## DIRECTIONS FOR THIS TASK
From the court opinion, write out the section starting at "David C. Humphrey, Yankton, for" and ending at "in this account.", swapping "beauty salon" for "hair salon".

Supreme Court of South Dakota
Jan 10, 1990
450 N.W.2d 240 (S.D. 1990)

Summary

In Johnson-Batchelor, Father purchased certificates of deposit in joint tenancy with his daughter from a former marriage with funds from a joint tenancy account with his second wife.

Summary of this case from Matter of Guardianship of Rich

Opinion

No. 16605.

Considered on Briefs November 27, 1989.

Decided January 10, 1990.

Appeal from the Circuit Court, First Judicial Circuit, Jay H. Tapken, J.

David C. Humphrey, Yankton, for plaintiff and appellant.

Frank J. Brady, Jean Massa, Brady, Reade Johnson, Yankton, for defendant and appellee.


Susan K. Johnson-Batchelor (Susan) appeals from a circuit court judgment which holds that Dorothy Hawkins (Dorothy) is entitled to a one-half interest in certificates of deposit held by Susan. We affirm.

In 1955, Dorothy married Harold Hawkins (Harold). During the early years of the marriage, Dorothy owned and operated a beauty salon in Yankton, South Dakota. Harold was a self-employed truck driver. Before their marriage, Dorothy and Harold each maintained their own separate checking accounts. After two years of marriage, however, Harold closed his checking account and began depositing his earnings in Dorothy's checking account. From that point on, most of the earnings that Harold and Dorothy made were deposited in this account.

Several years after their marriage, Harold and Dorothy began to purchase farm land and cattle. Much of this land and cattle was purchased with the money from their joint checking account. In 1966, Harold was forced to quit his trucking operation due to illness. As a result, he began to devote much of his time to farming. Dorothy also contributed to the farming operation. All the profits the two made from this operation were deposited in a joint savings account. These funds were later used primarily for farming expenditures, but some funds were used to purchase certificates of deposit (CDs).

## ENTRIES SUPPLIED
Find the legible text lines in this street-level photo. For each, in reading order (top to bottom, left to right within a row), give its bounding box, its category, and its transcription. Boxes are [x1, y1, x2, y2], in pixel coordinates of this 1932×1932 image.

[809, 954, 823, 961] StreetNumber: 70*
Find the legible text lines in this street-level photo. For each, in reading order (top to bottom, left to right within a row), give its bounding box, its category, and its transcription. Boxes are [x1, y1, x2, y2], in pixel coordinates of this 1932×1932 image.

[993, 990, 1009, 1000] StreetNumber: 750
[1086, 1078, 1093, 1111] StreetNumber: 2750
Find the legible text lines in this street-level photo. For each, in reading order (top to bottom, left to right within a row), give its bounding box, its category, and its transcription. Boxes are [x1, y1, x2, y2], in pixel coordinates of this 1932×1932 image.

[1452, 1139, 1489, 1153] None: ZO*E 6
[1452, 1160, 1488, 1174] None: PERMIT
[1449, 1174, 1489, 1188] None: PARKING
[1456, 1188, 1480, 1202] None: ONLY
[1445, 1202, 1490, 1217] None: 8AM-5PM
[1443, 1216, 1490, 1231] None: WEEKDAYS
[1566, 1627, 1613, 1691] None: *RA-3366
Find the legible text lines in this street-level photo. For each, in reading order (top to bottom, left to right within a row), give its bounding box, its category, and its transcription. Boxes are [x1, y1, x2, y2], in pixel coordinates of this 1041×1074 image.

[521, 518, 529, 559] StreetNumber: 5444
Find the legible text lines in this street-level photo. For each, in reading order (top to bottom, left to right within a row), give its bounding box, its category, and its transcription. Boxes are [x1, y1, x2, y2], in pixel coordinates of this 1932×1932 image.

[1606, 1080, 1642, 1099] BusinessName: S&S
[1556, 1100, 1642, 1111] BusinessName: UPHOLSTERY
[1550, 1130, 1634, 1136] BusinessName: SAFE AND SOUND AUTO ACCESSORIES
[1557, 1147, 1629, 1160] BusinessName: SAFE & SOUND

## FULL ANSWER
David C. Humphrey, Yankton, for plaintiff and appellant.

Frank J. Brady, Jean Massa, Brady, Reade Johnson, Yankton, for defendant and appellee.


Susan K. Johnson-Batchelor (Susan) appeals from a circuit court judgment which holds that Dorothy Hawkins (Dorothy) is entitled to a one-half interest in certificates of deposit held by Susan. We affirm.

In 1955, Dorothy married Harold Hawkins (Harold). During the early years of the marriage, Dorothy owned and operated a hair salon in Yankton, South Dakota. Harold was a self-employed truck driver. Before their marriage, Dorothy and Harold each maintained their own separate checking accounts. After two years of marriage, however, Harold closed his checking account and began depositing his earnings in Dorothy's checking account. From that point on, most of the earnings that Harold and Dorothy made were deposited in this account.